───── EXTRAIT À LIRE
Miss guinée interview

article mise à jour : 7 janvier 2013
Récemment élue miss de la CEDEAO, la Guinéenne Mariame Diallo, est entrain d’élaborer ses projets durant son mandat tant sur le plan national que dans la sous-région. Guinée Culture a profité de son passage à IBC pour lui demander ses préoccupations du moment.

Guinée Culture : Première dauphine miss Guinée, puis candidate pour l’élection miss CEDEAO, finalement, tu décroches la couronne.

Mariame Diallo : c’est vrai, je suis au summum de la beauté ouest-africaine, c’est un sentiment de joie qui m’anime et je remercie mon comité pour la confiance placée en ma modeste personne. Je remercie également le peuple de Guinée pour le soutien.

Guinée Culture : Lorsqu’on a prononcé ton nom et celui de la Guinée, tu as éclaté en sanglots. Comment tu t’es sentie en ce moment ?

Mariame Diallo : (rire) c’était de l’émotion et la joie. Vous savez quand on est heureux à certains points il y a les larmes qui viennent. Je n’imaginais pas avoir un si grand titre devant les personnalités guinéennes et étrangères. ça faisait chaud au cœur, je ne pouvais pas me retenir.

Guinée Culture : Quels sont tes projets dans l’immédiat ?

Mariame Diallo  : j’ai des projets personnels. Travailler avec L’Harmattan Guinée dans le cadre de la promotion de la lecture. Ce qui explique maprésence ici.A la CEDEAO, mon thème était sur la mutilation génitale féminine. Je dois aussi mener un combat par rapport à ça. Avant que je n’aille pour le concours de miss CEDEAO, j’étais en phase de création d’une ONG pour l’assistance des enfants en situation de détresse. C’est sur ces trois plans que je vais travailler.

Guinée Culture : Comment tu vas travailler avec les dauphines des autres pays ?
──────────
__ACTIVITÉS__
**A)** Recopiez le passage de l'entretien avec Mariame Diallo, depuis « Guinée Culture : Lorsqu’on » jusqu'à « projets dans l’immédiat ? ».
**B)** Dans l'entretien avec Mariame Diallo, quel était son thème lors de l'élection de miss CEDEAO ?
───── DONNÉES FOURNIES
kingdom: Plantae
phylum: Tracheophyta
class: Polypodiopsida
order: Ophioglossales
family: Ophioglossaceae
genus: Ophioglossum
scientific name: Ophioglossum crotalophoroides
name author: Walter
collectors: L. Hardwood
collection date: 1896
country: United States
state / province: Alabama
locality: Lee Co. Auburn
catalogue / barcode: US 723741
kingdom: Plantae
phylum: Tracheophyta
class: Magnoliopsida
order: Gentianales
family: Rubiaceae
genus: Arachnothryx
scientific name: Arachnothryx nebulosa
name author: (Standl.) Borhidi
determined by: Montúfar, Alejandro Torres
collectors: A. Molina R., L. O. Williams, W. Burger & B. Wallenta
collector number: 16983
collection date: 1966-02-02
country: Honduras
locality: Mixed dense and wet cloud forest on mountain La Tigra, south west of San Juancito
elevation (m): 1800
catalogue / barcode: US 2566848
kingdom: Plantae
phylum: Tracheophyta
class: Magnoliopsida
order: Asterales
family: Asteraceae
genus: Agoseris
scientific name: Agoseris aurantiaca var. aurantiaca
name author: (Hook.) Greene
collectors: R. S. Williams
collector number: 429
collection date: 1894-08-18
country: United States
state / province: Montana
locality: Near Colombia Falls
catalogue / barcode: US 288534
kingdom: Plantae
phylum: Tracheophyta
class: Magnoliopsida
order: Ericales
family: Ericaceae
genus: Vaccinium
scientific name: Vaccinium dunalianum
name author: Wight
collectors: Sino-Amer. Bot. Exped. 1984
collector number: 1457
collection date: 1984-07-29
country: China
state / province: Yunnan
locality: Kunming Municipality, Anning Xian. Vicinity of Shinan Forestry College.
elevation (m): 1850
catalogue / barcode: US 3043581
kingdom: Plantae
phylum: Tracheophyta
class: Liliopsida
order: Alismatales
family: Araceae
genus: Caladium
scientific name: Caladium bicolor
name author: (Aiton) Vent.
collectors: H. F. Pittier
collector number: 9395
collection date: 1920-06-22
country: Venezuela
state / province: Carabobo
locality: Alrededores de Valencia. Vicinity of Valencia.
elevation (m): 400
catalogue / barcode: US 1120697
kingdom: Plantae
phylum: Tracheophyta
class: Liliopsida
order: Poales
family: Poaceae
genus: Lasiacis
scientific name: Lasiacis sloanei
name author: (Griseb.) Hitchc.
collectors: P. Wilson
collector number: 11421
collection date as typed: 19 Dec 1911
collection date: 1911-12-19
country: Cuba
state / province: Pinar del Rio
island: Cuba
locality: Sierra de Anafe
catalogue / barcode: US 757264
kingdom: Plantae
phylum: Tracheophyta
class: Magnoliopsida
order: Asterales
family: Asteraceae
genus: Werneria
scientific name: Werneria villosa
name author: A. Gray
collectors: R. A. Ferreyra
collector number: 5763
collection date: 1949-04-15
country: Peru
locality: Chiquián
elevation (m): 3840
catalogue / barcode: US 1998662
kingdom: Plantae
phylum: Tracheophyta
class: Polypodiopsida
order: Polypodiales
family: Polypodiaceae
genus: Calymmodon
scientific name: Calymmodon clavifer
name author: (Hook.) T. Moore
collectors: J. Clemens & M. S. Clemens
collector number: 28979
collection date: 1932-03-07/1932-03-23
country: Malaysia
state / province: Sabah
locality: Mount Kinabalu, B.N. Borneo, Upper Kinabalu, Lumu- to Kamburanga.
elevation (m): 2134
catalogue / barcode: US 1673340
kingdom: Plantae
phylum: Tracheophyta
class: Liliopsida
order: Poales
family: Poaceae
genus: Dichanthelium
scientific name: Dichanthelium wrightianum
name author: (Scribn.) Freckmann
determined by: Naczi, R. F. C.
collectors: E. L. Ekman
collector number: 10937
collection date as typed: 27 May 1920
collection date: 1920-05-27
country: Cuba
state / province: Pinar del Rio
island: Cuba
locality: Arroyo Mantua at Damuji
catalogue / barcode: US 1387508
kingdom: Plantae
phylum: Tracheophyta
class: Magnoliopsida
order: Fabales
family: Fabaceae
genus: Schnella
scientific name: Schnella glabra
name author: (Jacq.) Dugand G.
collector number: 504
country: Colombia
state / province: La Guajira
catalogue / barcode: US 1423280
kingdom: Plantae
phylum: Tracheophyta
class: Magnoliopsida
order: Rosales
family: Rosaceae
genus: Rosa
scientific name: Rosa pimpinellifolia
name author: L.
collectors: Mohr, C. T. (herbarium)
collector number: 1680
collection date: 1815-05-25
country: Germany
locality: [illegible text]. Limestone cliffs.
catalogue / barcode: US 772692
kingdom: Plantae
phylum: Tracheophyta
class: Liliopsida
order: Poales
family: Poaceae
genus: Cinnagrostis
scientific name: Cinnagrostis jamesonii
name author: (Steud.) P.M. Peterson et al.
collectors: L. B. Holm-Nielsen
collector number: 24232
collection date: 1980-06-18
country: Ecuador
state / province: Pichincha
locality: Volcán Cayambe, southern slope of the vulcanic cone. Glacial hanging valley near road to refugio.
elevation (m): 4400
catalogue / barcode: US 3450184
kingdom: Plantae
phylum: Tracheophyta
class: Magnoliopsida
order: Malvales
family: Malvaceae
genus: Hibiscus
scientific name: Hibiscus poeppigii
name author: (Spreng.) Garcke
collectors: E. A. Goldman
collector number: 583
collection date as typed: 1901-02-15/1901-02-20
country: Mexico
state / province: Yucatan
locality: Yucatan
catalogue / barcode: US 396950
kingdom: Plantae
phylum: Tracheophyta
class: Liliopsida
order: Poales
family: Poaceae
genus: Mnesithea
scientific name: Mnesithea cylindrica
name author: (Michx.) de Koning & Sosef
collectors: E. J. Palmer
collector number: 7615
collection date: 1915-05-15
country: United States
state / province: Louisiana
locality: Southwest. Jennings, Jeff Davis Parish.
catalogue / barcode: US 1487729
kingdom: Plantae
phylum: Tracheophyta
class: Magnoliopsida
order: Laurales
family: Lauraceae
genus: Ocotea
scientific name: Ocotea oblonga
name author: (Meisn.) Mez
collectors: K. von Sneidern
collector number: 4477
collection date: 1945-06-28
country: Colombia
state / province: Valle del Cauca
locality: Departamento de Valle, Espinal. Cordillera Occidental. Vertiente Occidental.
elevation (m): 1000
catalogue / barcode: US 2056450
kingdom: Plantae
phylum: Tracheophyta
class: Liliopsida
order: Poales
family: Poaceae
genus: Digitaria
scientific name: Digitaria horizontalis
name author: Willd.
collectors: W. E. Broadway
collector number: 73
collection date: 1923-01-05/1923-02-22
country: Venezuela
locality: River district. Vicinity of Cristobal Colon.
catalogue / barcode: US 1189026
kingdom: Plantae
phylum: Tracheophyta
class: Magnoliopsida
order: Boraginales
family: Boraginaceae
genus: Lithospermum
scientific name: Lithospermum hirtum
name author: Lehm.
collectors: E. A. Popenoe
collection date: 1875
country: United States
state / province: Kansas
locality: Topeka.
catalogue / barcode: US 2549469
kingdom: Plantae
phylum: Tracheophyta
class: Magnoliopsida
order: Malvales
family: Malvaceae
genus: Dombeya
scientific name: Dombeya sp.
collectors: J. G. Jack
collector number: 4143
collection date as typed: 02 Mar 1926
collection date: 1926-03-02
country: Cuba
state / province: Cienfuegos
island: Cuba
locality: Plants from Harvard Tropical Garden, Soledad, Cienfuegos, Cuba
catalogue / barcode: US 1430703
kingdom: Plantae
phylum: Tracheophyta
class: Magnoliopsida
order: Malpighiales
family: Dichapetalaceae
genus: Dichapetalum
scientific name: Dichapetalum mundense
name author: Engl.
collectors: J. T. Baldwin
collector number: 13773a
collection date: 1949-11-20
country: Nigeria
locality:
──────────
__CORRIGÉ DES ACTIVITÉS__
**A)**
Guinée Culture : Lorsqu’on a prononcé ton nom et celui de la Guinée, tu as éclaté en sanglots. Comment tu t’es sentie en ce moment ?

Mariame Diallo : (rire) c’était de l’émotion et la joie. Vous savez quand on est heureux à certains points il y a les larmes qui viennent. Je n’imaginais pas avoir un si grand titre devant les personnalités guinéennes et étrangères. ça faisait chaud au cœur, je ne pouvais pas me retenir.

Guinée Culture : Quels sont tes projets dans l’immédiat ?

**B)** La mutilation génitale féminine.